Compute how many lines below contain the word "Acrolepiopsis" and respond with that number only.

# # #

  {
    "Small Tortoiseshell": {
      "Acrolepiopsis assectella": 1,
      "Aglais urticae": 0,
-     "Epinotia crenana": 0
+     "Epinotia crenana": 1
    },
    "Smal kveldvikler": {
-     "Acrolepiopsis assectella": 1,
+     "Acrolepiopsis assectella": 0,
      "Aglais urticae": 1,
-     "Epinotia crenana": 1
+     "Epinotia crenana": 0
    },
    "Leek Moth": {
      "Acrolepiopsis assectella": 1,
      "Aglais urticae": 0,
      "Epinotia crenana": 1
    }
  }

# # #

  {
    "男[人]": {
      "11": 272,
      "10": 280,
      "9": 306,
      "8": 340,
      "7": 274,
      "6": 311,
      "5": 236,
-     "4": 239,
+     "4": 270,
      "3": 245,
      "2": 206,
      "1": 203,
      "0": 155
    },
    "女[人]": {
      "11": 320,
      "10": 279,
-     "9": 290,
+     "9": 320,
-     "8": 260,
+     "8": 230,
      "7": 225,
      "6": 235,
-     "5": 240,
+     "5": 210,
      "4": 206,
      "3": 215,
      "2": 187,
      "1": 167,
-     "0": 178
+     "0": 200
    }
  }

# # #

-- SOLUTION FOR THIS EXERCISE --
4